» **DATASET EXTRACT**
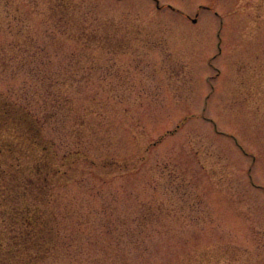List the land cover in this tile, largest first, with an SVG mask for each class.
I'll return each mask as SVG.
<instances>
[{
  "label": "rangeland",
  "instance_id": "obj_1",
  "mask_svg": "<svg viewBox=\"0 0 264 264\" xmlns=\"http://www.w3.org/2000/svg\"><path fill=\"white\" fill-rule=\"evenodd\" d=\"M77 2L0 0V92L73 109L62 133L130 166L74 187L89 218L53 264H264V0ZM80 10L103 36L77 38Z\"/></svg>",
  "mask_w": 264,
  "mask_h": 264
},
{
  "label": "trees",
  "instance_id": "obj_2",
  "mask_svg": "<svg viewBox=\"0 0 264 264\" xmlns=\"http://www.w3.org/2000/svg\"><path fill=\"white\" fill-rule=\"evenodd\" d=\"M48 1L70 20L80 7L77 0ZM80 12L77 38L90 42L92 37L103 36L100 27ZM61 98L48 92L45 101L50 99L53 106ZM66 102L70 104L69 98ZM62 110L33 109L0 92V264H53L61 256L63 227L77 228L64 219L89 218L83 211L85 205H76L87 199H79L74 187L93 184L92 180L107 183L116 172L129 171L127 161L89 155L82 148L83 131L78 134L67 126L63 134L61 127L70 125L73 109H65L59 117ZM85 120L83 115L81 121ZM69 137H77L76 147ZM155 211L150 207L145 217L157 219Z\"/></svg>",
  "mask_w": 264,
  "mask_h": 264
},
{
  "label": "flooded vegetation",
  "instance_id": "obj_3",
  "mask_svg": "<svg viewBox=\"0 0 264 264\" xmlns=\"http://www.w3.org/2000/svg\"><path fill=\"white\" fill-rule=\"evenodd\" d=\"M221 254H225V256H219L218 255V263L219 264H223L224 262L226 263V264H232V263H237V262H239V255L237 254V252H235V251H231V252H220ZM228 253H230L229 255H228ZM250 253V252H249ZM248 253V254H249ZM252 254V253H251ZM253 256H251V255H248V259H249V261L251 260V258H252ZM223 258H225V259H223Z\"/></svg>",
  "mask_w": 264,
  "mask_h": 264
}]
</instances>
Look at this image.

» **WHAT THE TASK REQUIRES**
Reproduce all of the records above word for word, leaving out the pictures.

» **WRITTEN SOLUTION**
List the land cover in this tile, largest first, with an SVG mask for each class.
I'll return each mask as SVG.
<instances>
[{
  "label": "rangeland",
  "instance_id": "obj_1",
  "mask_svg": "<svg viewBox=\"0 0 264 264\" xmlns=\"http://www.w3.org/2000/svg\"><path fill=\"white\" fill-rule=\"evenodd\" d=\"M77 2L0 0V92L73 109L62 133L130 166L74 187L89 218L53 264H264V0ZM80 10L103 36L77 38Z\"/></svg>",
  "mask_w": 264,
  "mask_h": 264
},
{
  "label": "trees",
  "instance_id": "obj_2",
  "mask_svg": "<svg viewBox=\"0 0 264 264\" xmlns=\"http://www.w3.org/2000/svg\"><path fill=\"white\" fill-rule=\"evenodd\" d=\"M48 1L70 20L80 7L77 0ZM80 12L77 38L90 42L92 37L103 36L100 27ZM61 98L48 92L45 101L50 99L53 106ZM66 102L70 104L69 98ZM62 110L33 109L0 92V264H53L61 256L63 227L77 228L64 219L89 218L83 211L85 205H76L87 199H79L74 187L93 184L92 180L107 183L116 172L129 171L127 161L89 155L82 148L83 131L78 134L67 126L63 134L61 127L70 125L73 109H65L59 117ZM85 120L83 115L81 121ZM69 137H77L76 147ZM155 211L150 207L145 217L157 219Z\"/></svg>",
  "mask_w": 264,
  "mask_h": 264
},
{
  "label": "flooded vegetation",
  "instance_id": "obj_3",
  "mask_svg": "<svg viewBox=\"0 0 264 264\" xmlns=\"http://www.w3.org/2000/svg\"><path fill=\"white\" fill-rule=\"evenodd\" d=\"M221 254H225V256H219L218 255V263L219 264H223L224 262L226 263V264H232V263H237V262H239V255L237 254V252H235V251H231V252H220ZM228 253H230L229 255H228ZM250 253V252H249ZM248 253V254H249ZM252 254V253H251ZM253 256H251V255H248V259H249V261L251 260V258H252ZM223 258H225V259H223Z\"/></svg>",
  "mask_w": 264,
  "mask_h": 264
}]
</instances>
Look at this image.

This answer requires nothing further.